Erken evrende, kozmik yapıların oluşumunda rol oynayan, son derece zayıf manyetik alanların varlığı uzun süredir biliniyor. Yeni yapılan simülasyon çalışmaları, bu alanların gücü hakkında daha kesin sınırlar çizerek, evrenin ilk dönemlerine ışık tutuyor.
Söz konusu manyetik alanlar, tipik bir buzdolabı mıknatısının çekim gücünden milyarlarca kat daha zayıf ve insan beynindeki nöronların ürettiği manyetik alana yakın bir şiddette bulunuyor. Bu denli zayıf olmalarına rağmen, evrenin galaksilerini birbirine bağlayan devasa yapı ağı olan kozmik ağda hala izleri tespit edilebiliyor.
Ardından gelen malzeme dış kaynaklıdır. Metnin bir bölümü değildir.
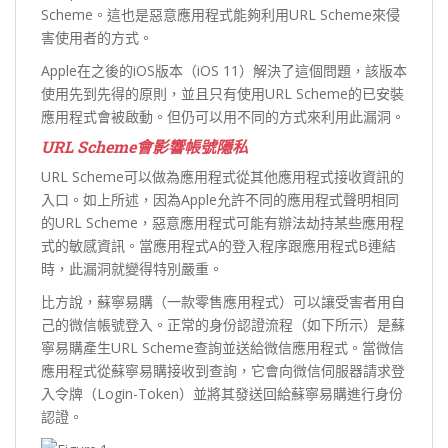
Scheme。這也是惡意應用程式能夠利用URL Scheme來侵
害使用者的方式。
Apple在之後的iOS版本（iOS 11）解決了這個問題，該版本
使用先到先得的原則，並且只有使用URL Scheme的已安裝
應用程式會被啟動。但仍可以用不同的方式來利用此漏洞。
URL Scheme
會影響帳號隱私
URL Scheme可以做為應用程式從其他應用程式接收資訊的
入口。如上所述，因為Apple允許不同的應用程式聲明相同
的URL Scheme，惡意應用程式可能有辦法劫持某些應用程
式的敏感資訊。當應用程式A的登入程序跟應用程式B連結
時，此漏洞就變得特別嚴重。
比方說，蘇寧易購（一款零售應用程式）可以讓受害者用自
己的微信帳號登入。正常的身份認證流程（如下所示）是蘇
寧易購產生URL Scheme查詢並送給微信應用程式。當微信
應用程式從蘇寧易購接收到查詢，它會向微信伺服器請求登
入令牌（Login-Token）並將其發送回給蘇寧易購進行身份
認證。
Bu araştırma, İtalya’nın Trieste şehrindeki Uluslararası İleri Araştırmalar Okulu (SISSA) öncülüğünde, Hertfordshire, Cambridge, Nottingham, Stanford ve Potsdam üniversitelerinden bilim insanlarının iş birliğiyle gerçekleştirildi. Yaklaşık 250 bin bilgisayar simülasyonuna dayanan ve gözlemsel verilerle de desteklenen bu çalışma, Physical Review Letters dergisinde yayınlandı.
Çalışma, ilkel manyetik alanların gücü için potansiyel alt ve üst sınırları belirleyerek, erken evrendeki yıldız ve galaksi oluşumu süreçleri de dahil olmak üzere birçok konuda yeni bilgiler sunuyor. Araştırmacılar, kozmik ağın galaksileri birbirine bağlayan ve evrenin her yerine yayılan ipliksi bir yapı olduğunu vurgulayarak, bu yapının manyetikleşmesinin neden sadece galaksilerin yakınında değil, aynı zamanda seyrek nüfuslu bölgelerde de görüldüğünün çözülmemiş bir gizem olduğunu belirtiyorlar.
Araştırmacılar, bu durumun evrenin başlangıcında meydana gelen olayların bir sonucu olabileceği ve manyetizmanın erken evrendeki fiziksel süreçlerle bağlantılı olabileceği hipotezini öne sürüyor. Örneğin, kozmik iplikler Büyük Patlama’dan hemen sonraki enflasyon süreci sırasında veya daha sonraki faz geçişleri sırasında manyetikleşmiş olabilir. Çalışmanın amacı, bu ilkel manyetik alanların boyutunu tahmin etmek ve güçlerini ölçerek bir üst sınır belirlemekti.